When Is a Tweet a Novel?
Ruby Brunton reviews Darcie Wilder’s new novel Literally Show Me a Healthy Person
“The process of fictionalization is selection – why this and not that?”
— Chris Kraus
There is a feeling I get sometimes which is a sense of excitement brewing deep in my belly that bubbles up the way it did before Christmas when I was a kid only to reveal itself as a balloon of anxiety threatening to burst instead. Sometimes when I experience the most joyful sense of calm and being at peace with the world, it’s swiftly interrupted by what feels like a hard punch to the stomach. Darcie Wilder’s debut novel Literally Show Me a Healthy Person caused me to experience both of these sensations page after page until the last line, “note to self: khdjysbfshfsjtstjsjts.” Who knew a row of random letters were capable of inflicting such emotions. It also made me laugh my guts out all over the table, which is what we do when something is smart and relatable.

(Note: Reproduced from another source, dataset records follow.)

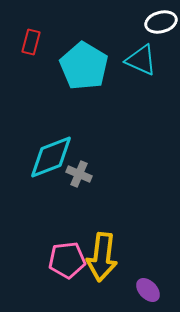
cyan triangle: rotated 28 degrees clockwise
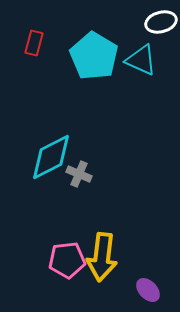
red rectangle: moved 3 px right, 1 px down
cyan pentagon: moved 10 px right, 10 px up
cyan diamond: rotated 6 degrees counterclockwise
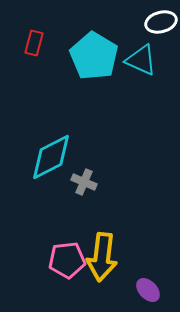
gray cross: moved 5 px right, 8 px down
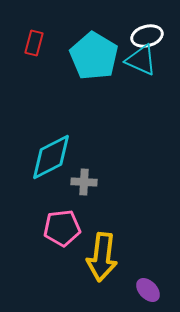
white ellipse: moved 14 px left, 14 px down
gray cross: rotated 20 degrees counterclockwise
pink pentagon: moved 5 px left, 32 px up
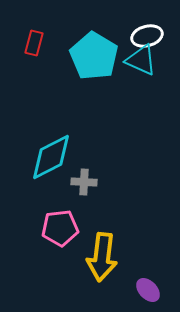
pink pentagon: moved 2 px left
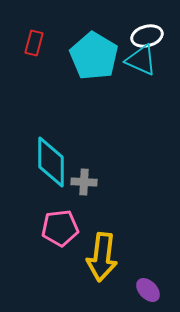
cyan diamond: moved 5 px down; rotated 63 degrees counterclockwise
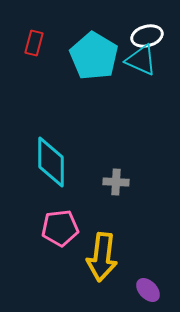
gray cross: moved 32 px right
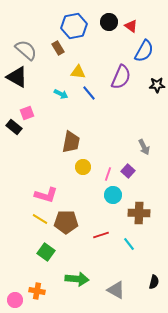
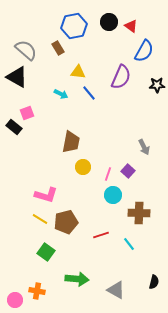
brown pentagon: rotated 15 degrees counterclockwise
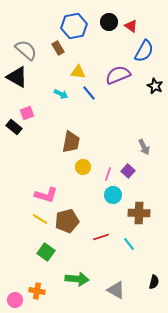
purple semicircle: moved 3 px left, 2 px up; rotated 135 degrees counterclockwise
black star: moved 2 px left, 1 px down; rotated 28 degrees clockwise
brown pentagon: moved 1 px right, 1 px up
red line: moved 2 px down
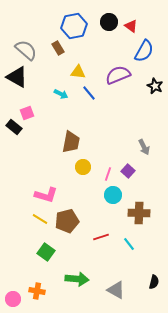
pink circle: moved 2 px left, 1 px up
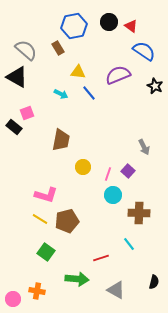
blue semicircle: rotated 85 degrees counterclockwise
brown trapezoid: moved 10 px left, 2 px up
red line: moved 21 px down
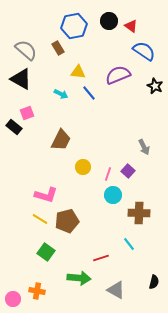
black circle: moved 1 px up
black triangle: moved 4 px right, 2 px down
brown trapezoid: rotated 15 degrees clockwise
green arrow: moved 2 px right, 1 px up
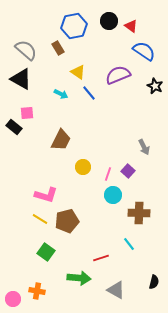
yellow triangle: rotated 28 degrees clockwise
pink square: rotated 16 degrees clockwise
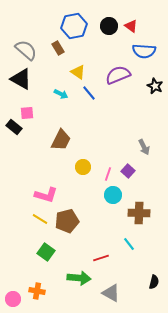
black circle: moved 5 px down
blue semicircle: rotated 150 degrees clockwise
gray triangle: moved 5 px left, 3 px down
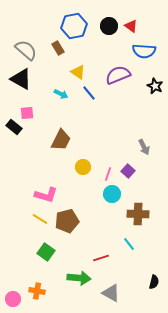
cyan circle: moved 1 px left, 1 px up
brown cross: moved 1 px left, 1 px down
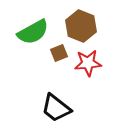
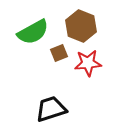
black trapezoid: moved 5 px left, 1 px down; rotated 124 degrees clockwise
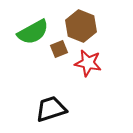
brown square: moved 4 px up
red star: rotated 16 degrees clockwise
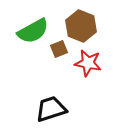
green semicircle: moved 1 px up
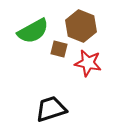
brown square: rotated 36 degrees clockwise
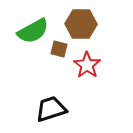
brown hexagon: moved 2 px up; rotated 20 degrees counterclockwise
red star: moved 1 px left, 2 px down; rotated 24 degrees clockwise
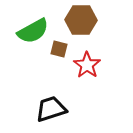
brown hexagon: moved 4 px up
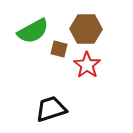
brown hexagon: moved 5 px right, 9 px down
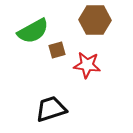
brown hexagon: moved 9 px right, 9 px up
brown square: moved 2 px left, 1 px down; rotated 30 degrees counterclockwise
red star: rotated 28 degrees counterclockwise
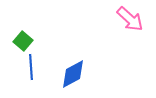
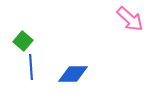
blue diamond: rotated 28 degrees clockwise
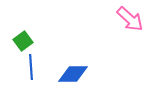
green square: rotated 12 degrees clockwise
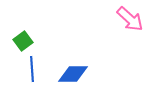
blue line: moved 1 px right, 2 px down
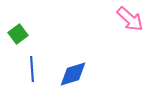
green square: moved 5 px left, 7 px up
blue diamond: rotated 16 degrees counterclockwise
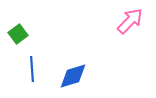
pink arrow: moved 2 px down; rotated 88 degrees counterclockwise
blue diamond: moved 2 px down
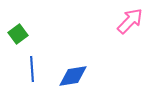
blue diamond: rotated 8 degrees clockwise
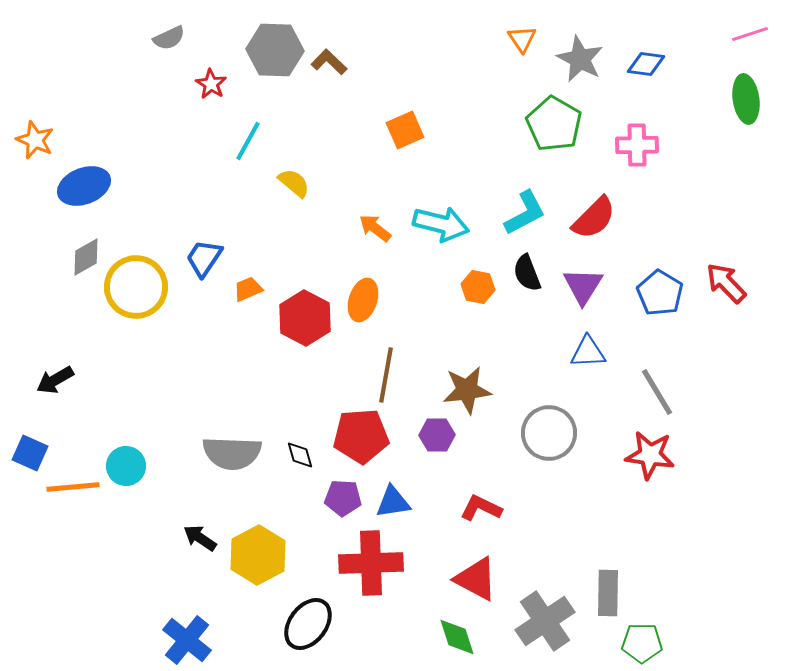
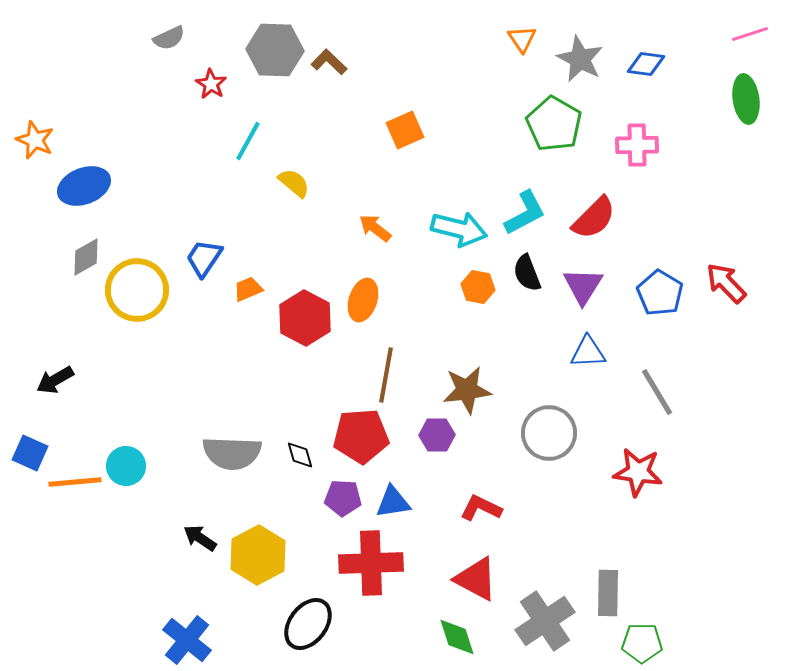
cyan arrow at (441, 224): moved 18 px right, 5 px down
yellow circle at (136, 287): moved 1 px right, 3 px down
red star at (650, 455): moved 12 px left, 17 px down
orange line at (73, 487): moved 2 px right, 5 px up
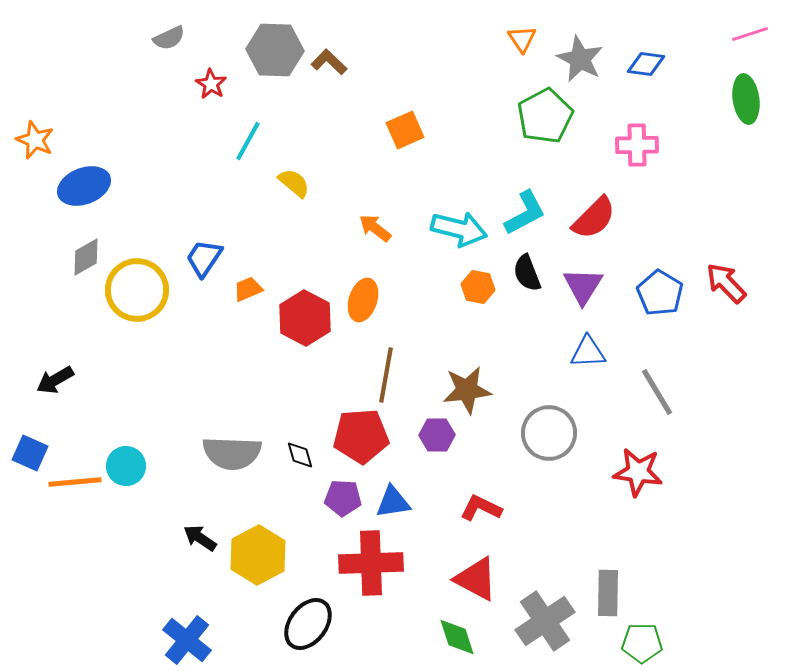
green pentagon at (554, 124): moved 9 px left, 8 px up; rotated 14 degrees clockwise
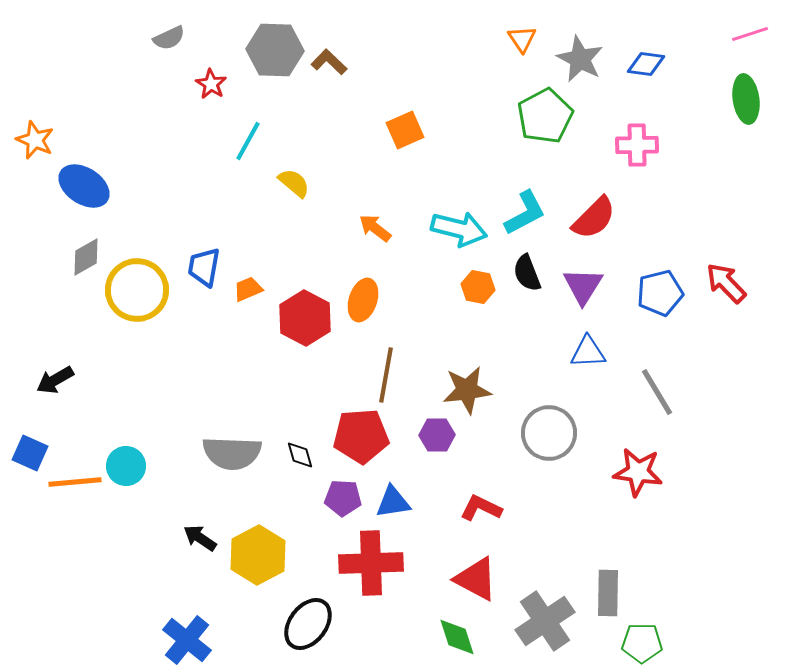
blue ellipse at (84, 186): rotated 54 degrees clockwise
blue trapezoid at (204, 258): moved 9 px down; rotated 24 degrees counterclockwise
blue pentagon at (660, 293): rotated 27 degrees clockwise
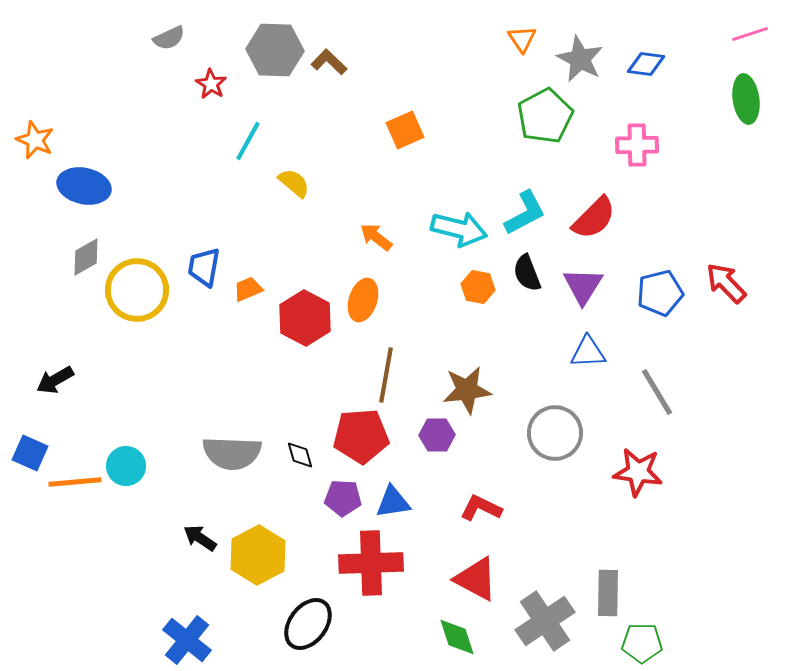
blue ellipse at (84, 186): rotated 21 degrees counterclockwise
orange arrow at (375, 228): moved 1 px right, 9 px down
gray circle at (549, 433): moved 6 px right
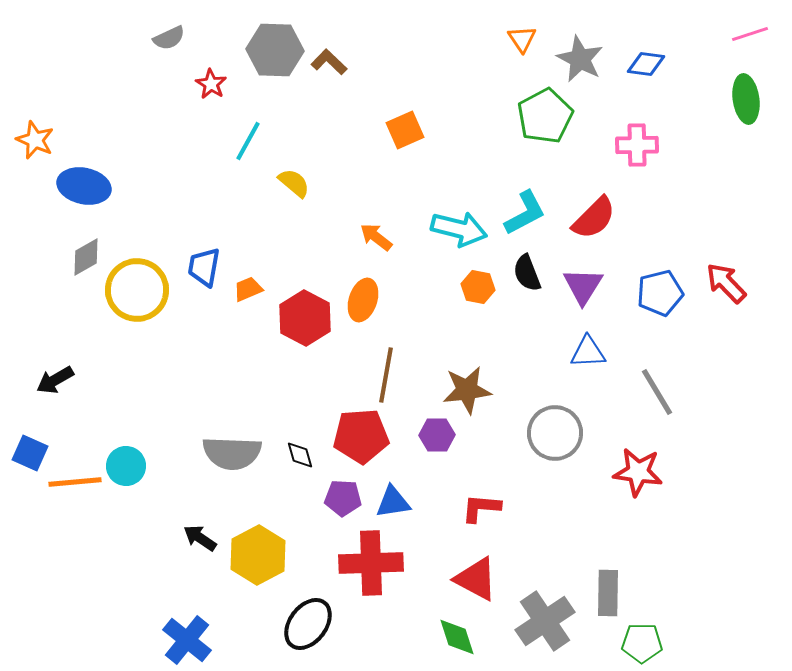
red L-shape at (481, 508): rotated 21 degrees counterclockwise
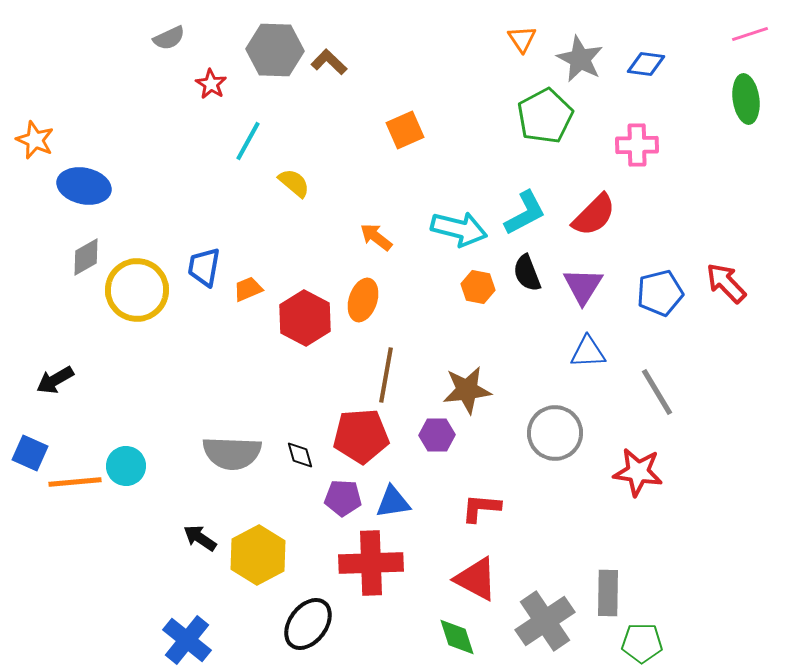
red semicircle at (594, 218): moved 3 px up
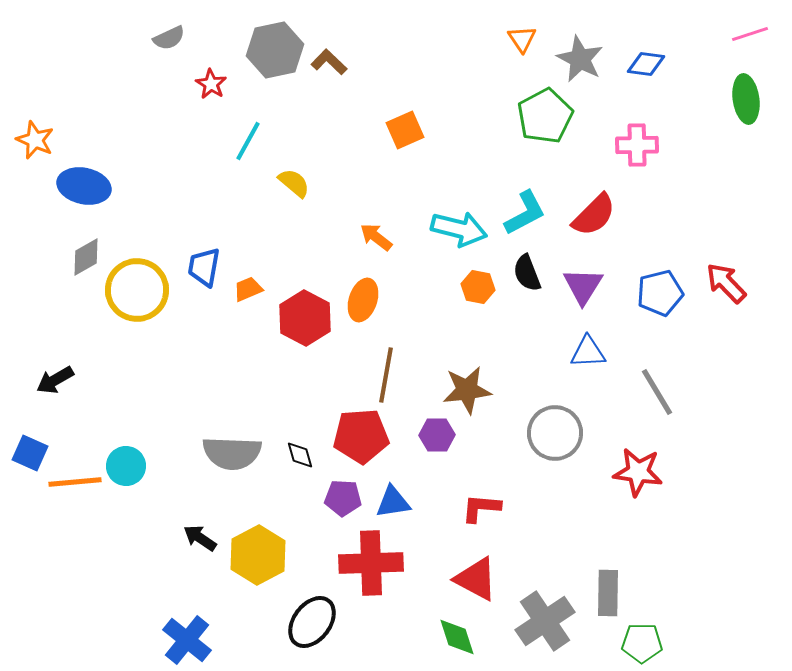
gray hexagon at (275, 50): rotated 14 degrees counterclockwise
black ellipse at (308, 624): moved 4 px right, 2 px up
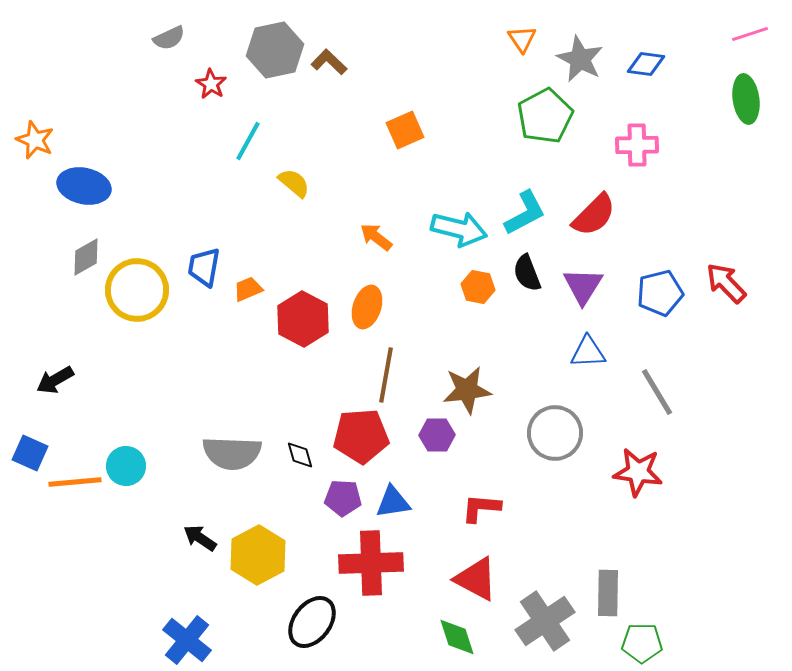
orange ellipse at (363, 300): moved 4 px right, 7 px down
red hexagon at (305, 318): moved 2 px left, 1 px down
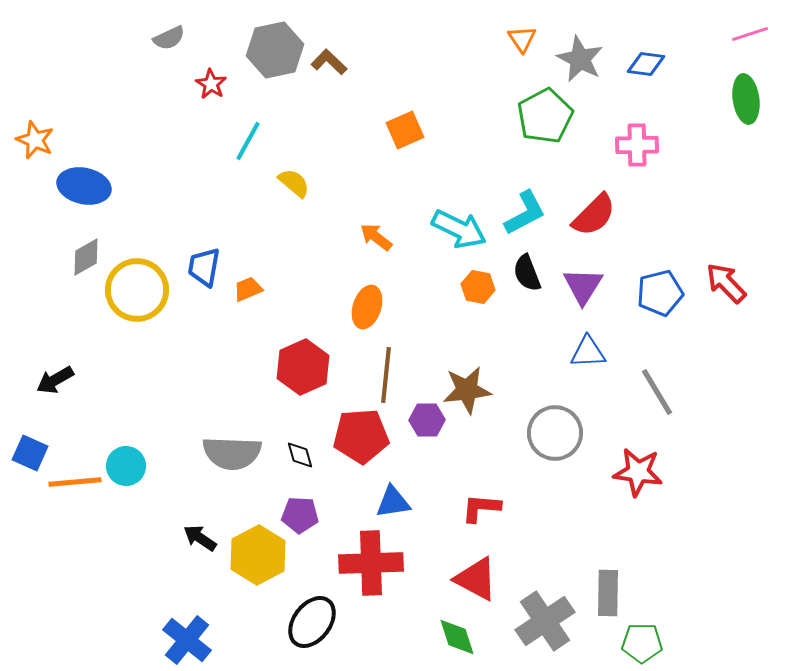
cyan arrow at (459, 229): rotated 12 degrees clockwise
red hexagon at (303, 319): moved 48 px down; rotated 8 degrees clockwise
brown line at (386, 375): rotated 4 degrees counterclockwise
purple hexagon at (437, 435): moved 10 px left, 15 px up
purple pentagon at (343, 498): moved 43 px left, 17 px down
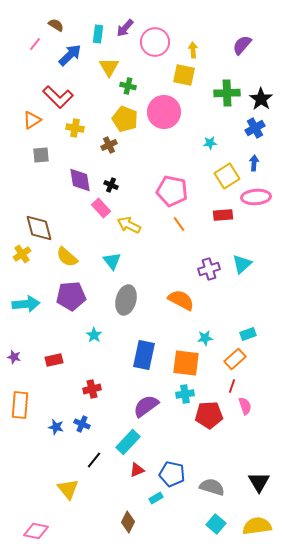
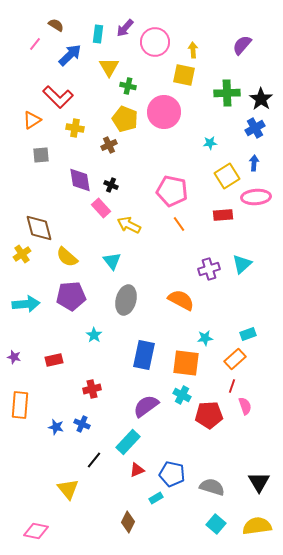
cyan cross at (185, 394): moved 3 px left, 1 px down; rotated 36 degrees clockwise
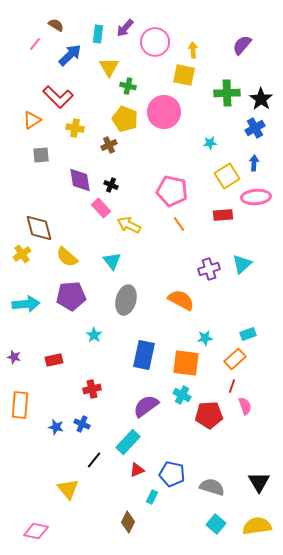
cyan rectangle at (156, 498): moved 4 px left, 1 px up; rotated 32 degrees counterclockwise
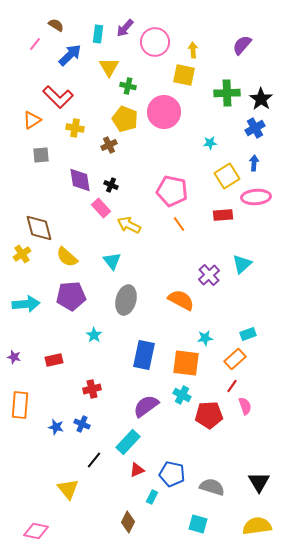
purple cross at (209, 269): moved 6 px down; rotated 25 degrees counterclockwise
red line at (232, 386): rotated 16 degrees clockwise
cyan square at (216, 524): moved 18 px left; rotated 24 degrees counterclockwise
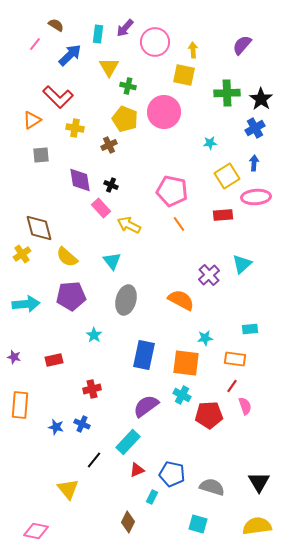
cyan rectangle at (248, 334): moved 2 px right, 5 px up; rotated 14 degrees clockwise
orange rectangle at (235, 359): rotated 50 degrees clockwise
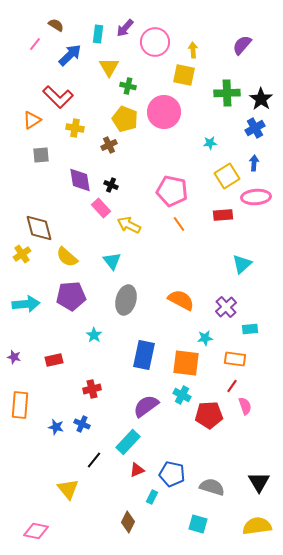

I know of Darcie Wilder through Twitter, where I met many of my now close friends and collaborators. Wilder is a total Twitter powerhouse, with around 90k followers, several alts whose handles I can’t remember, and a steady stream of biting social commentary and self-mocking. I’ve always been in awe of how Wilder can blend the pains of being a millennial struggling with mental health issues, dating and grief, with the ever-more challenging political and economic landscape into bite-sized slices of humorous relatability. I think the first tweet I fav’d of hers was a screengrab of an email containing Mother’s Day deals with the caption “leave me alone she’s dead”. I replied “feel this in my bones” and we’ve been content compatriots ever since. I wondered on hearing of her book being published if reading it would be overkill for someone who already fangirled her online. It wasn’t.